Another observation of the current study was that earlier post-resuscitation quantitative measures of EEG are more sensitive to CA causes than the prognosis of outcomes. For example, significant differences in BSR and IQ were observed between groups 30 min after ROSC but the two measures predicted survival 3 h later. This might be explained by the fact that post-resuscitation neurological recovery is a dynamic process [32]. The severity of brain injury affects synaptic transmission, axonal conduction, and cellular action potential firing in a sequential manner and plays a critical role in determining characteristics of EEG. The prognosis, however, also depends on damage to other organs than the brain [33].

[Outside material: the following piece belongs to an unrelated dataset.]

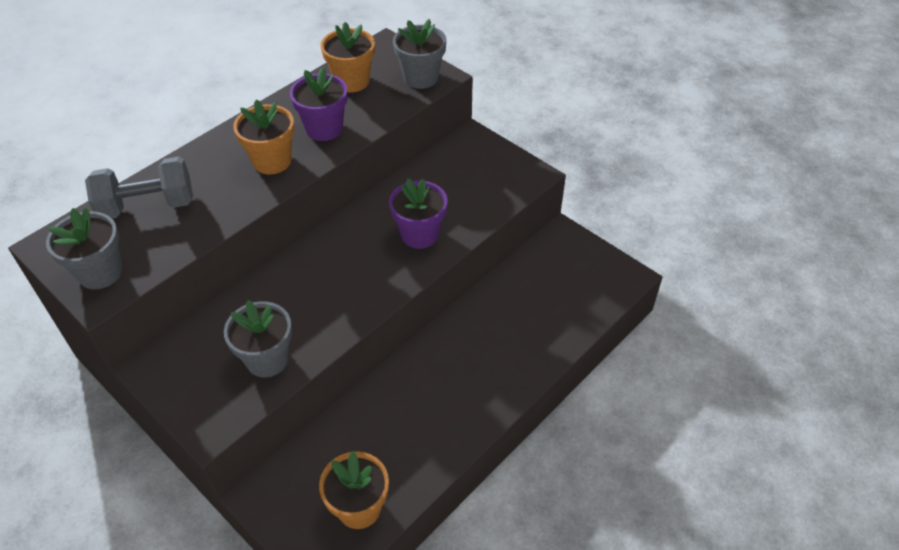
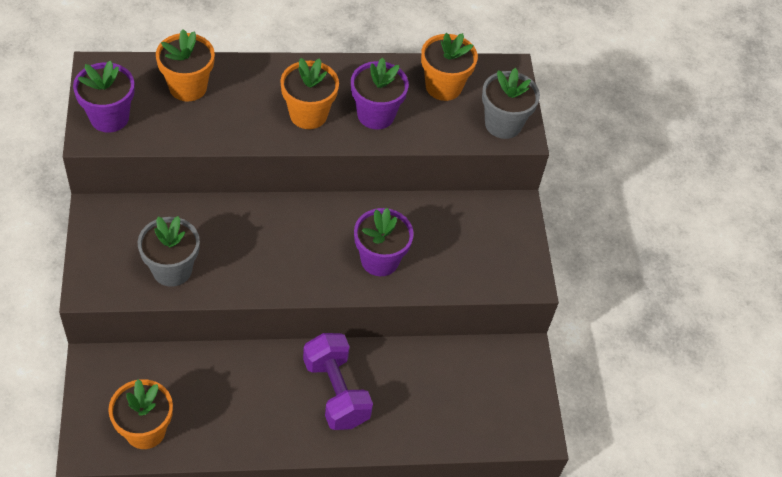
camera: 35 degrees right, 5 degrees up
(100, 272) = (109, 117): grey flower pot -> purple flower pot
(148, 206) = (188, 87): grey dumbbell -> orange flower pot
(471, 358) = (336, 392): none -> purple dumbbell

The current study has several limitations. First, the design of the current study is to assess the difference of characteristics of early post-resuscitation EEG between ACA and VFCA models. However, the duration of untreated CA is another important factor that affects brain injury and the post-resuscitation EEG. The effect of duration of CA on post-resuscitation EEG is not considered in this study. Second, this study did not induct therapeutic hypothermia, which provides the most persuasive benefits for both the brain and the heart and is recommended for post-resuscitation care since ACA and VFCA may respond differently to hypothermia, and differences of characteristics of early post-resuscitation EEG between respiratory and cardiac causes are need to be investigated under hypothermia. Third, the study was performed in healthy animals. The presence of an underlying respiratory or cardiac disease might affect ischemic reperfusion-induced brain injury and EEG. Finally, quantitative EEG parameters are also affected by other factors, such as duration of CA, anesthetic and analgesic agents. Additionally, lack of standardized EEG terminology and threshold for prognostication after CA also obstruct its translation into humans at this point. Therefore, these results should be more carefully interpreted when applied into clinical practice.

Conclusion

Characteristics of earlier post-resuscitation EEG differ considerably between ACA and VFCA with equivalent CA time in rats. Quantitative measures of EEG not only predicted neurological outcome and survival, but also have the potential to stratify CA with different causes.